- Given task 1
List every percentage figure given in the article on the Russian home front.
- Given task 2
Please quote the article on the Russian home front word for word, starting at the words "By Gilbert Doctorow, gilbertdoctorow.com" and ending after "their own devices.".

- Text extract
"On the Russian home front do you feel that the country is at war?"
By Gilbert Doctorow, gilbertdoctorow.com (July 31, 2023)
After three weeks of travel around Northwest Russia, keeping an eye on the people and circumstances of daily life around me, my answer to the question in the title is ‘yes and no.’
On the one hand, the consumer society is going strong. Supermarkets are well stocked. Within Europe, Russia had the lowest rate of inflation in the food products sector during the past month: zero percent. When you read about export bans of one commodity or another, such as the ban on rice exports just imposed today by the Kremlin, the reason is found in the external world, not within Russia itself. The Kremlin was reacting to the ban on rice exports recently announced in India, which drove up global prices and would have led to Russian sales abroad of rice needed at home if the markets were left to their own devices.
Meanwhile we are told that the grain harvest in Russia this season may well show a record surplus, notwithstanding all the climatic abnormalities globally and within the Russian Federation. Russia represents 20% of world grain supplies, Ukraine, just 5%. In this light, Russia can easily meet world needs even if Ukraine does not export one bushel of wheat.
In one very important consumer market sector, automobiles, the reorganization of supply away from Europe and towards China has been almost seamless. The high-end cars from the PRC are more in evidence in St Pete by the week. On the main roads leading into the city, I see new Chinese brand dealerships opening here and there. I have ‘test driven’ these cars in taxi fleets and they are really impressive, not just to me as a passenger but from the remarks of drivers.

- Given information
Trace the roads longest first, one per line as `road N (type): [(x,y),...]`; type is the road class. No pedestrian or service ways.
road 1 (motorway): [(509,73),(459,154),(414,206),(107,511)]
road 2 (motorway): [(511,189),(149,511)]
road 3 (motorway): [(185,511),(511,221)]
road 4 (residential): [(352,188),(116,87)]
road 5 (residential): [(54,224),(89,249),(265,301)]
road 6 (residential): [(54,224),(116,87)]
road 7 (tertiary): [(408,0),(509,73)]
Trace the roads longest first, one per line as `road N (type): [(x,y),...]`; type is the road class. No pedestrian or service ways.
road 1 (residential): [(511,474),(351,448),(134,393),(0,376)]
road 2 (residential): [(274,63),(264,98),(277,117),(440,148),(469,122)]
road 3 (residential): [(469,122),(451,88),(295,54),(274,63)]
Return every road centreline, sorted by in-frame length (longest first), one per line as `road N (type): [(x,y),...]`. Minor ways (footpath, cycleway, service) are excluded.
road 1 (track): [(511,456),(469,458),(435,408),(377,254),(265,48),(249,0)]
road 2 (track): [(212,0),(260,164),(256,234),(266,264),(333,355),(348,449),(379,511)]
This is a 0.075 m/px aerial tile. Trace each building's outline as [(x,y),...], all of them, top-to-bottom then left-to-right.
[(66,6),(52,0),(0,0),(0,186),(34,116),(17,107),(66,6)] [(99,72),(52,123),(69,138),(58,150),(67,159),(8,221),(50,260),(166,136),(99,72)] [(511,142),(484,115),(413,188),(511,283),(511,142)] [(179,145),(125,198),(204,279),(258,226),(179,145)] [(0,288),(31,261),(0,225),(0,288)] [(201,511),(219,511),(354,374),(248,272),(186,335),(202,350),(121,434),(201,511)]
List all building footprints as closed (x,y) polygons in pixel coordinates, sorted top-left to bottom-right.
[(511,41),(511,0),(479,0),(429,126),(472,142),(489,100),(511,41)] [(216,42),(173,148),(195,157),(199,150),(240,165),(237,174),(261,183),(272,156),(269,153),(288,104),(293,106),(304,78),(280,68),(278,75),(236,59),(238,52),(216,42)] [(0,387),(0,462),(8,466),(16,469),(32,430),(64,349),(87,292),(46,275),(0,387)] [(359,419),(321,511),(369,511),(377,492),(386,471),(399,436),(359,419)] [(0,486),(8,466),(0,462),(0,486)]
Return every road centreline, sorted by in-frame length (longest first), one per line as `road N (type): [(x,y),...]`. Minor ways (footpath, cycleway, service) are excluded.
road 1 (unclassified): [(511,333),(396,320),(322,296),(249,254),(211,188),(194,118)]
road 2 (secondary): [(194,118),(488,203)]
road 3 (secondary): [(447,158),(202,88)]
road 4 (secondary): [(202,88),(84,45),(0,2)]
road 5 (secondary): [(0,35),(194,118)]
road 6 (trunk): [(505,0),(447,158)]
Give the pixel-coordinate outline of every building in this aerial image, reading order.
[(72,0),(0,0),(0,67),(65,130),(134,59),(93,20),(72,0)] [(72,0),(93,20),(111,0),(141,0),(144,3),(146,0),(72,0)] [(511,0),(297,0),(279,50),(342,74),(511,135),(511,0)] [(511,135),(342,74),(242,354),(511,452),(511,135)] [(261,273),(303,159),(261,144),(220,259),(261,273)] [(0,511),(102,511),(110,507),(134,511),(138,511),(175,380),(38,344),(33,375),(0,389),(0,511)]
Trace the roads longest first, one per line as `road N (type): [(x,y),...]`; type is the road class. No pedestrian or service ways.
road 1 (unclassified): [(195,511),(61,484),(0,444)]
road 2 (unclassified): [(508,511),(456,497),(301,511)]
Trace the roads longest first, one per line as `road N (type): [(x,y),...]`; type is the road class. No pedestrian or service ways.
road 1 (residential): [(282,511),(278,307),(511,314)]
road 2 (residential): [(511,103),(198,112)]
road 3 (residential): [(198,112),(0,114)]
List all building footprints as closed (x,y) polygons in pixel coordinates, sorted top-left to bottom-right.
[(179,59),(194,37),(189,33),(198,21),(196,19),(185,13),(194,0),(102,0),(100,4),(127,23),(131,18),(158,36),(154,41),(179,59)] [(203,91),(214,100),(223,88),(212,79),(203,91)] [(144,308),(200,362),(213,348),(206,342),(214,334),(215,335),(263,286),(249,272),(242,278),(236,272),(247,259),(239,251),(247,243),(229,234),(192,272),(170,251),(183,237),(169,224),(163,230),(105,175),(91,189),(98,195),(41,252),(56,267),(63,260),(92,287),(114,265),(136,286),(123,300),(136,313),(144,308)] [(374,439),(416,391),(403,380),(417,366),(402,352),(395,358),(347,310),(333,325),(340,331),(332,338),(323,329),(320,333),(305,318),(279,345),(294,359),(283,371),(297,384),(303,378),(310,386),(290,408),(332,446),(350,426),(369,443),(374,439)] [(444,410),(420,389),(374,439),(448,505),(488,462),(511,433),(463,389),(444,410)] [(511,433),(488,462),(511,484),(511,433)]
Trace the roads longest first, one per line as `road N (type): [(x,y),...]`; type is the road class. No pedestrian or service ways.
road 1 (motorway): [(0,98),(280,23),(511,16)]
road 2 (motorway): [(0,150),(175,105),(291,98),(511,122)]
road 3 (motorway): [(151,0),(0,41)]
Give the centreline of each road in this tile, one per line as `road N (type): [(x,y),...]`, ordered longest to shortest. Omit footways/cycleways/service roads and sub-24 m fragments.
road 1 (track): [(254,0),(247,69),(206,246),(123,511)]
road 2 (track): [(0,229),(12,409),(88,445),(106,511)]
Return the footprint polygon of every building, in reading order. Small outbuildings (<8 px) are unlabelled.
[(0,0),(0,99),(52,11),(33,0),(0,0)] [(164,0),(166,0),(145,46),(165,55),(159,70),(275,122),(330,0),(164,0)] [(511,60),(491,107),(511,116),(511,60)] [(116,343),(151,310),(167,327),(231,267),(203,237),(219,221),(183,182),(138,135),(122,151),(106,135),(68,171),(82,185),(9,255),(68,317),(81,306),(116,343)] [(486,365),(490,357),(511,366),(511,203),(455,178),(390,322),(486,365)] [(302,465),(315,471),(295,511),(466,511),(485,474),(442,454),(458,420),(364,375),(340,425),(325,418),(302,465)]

- Written answer 1
- zero percent
- 20%
- 5%

- Written answer 2
By Gilbert Doctorow, gilbertdoctorow.com (July 31, 2023)
After three weeks of travel around Northwest Russia, keeping an eye on the people and circumstances of daily life around me, my answer to the question in the title is ‘yes and no.’
On the one hand, the consumer society is going strong. Supermarkets are well stocked. Within Europe, Russia had the lowest rate of inflation in the food products sector during the past month: zero percent. When you read about export bans of one commodity or another, such as the ban on rice exports just imposed today by the Kremlin, the reason is found in the external world, not within Russia itself. The Kremlin was reacting to the ban on rice exports recently announced in India, which drove up global prices and would have led to Russian sales abroad of rice needed at home if the markets were left to their own devices.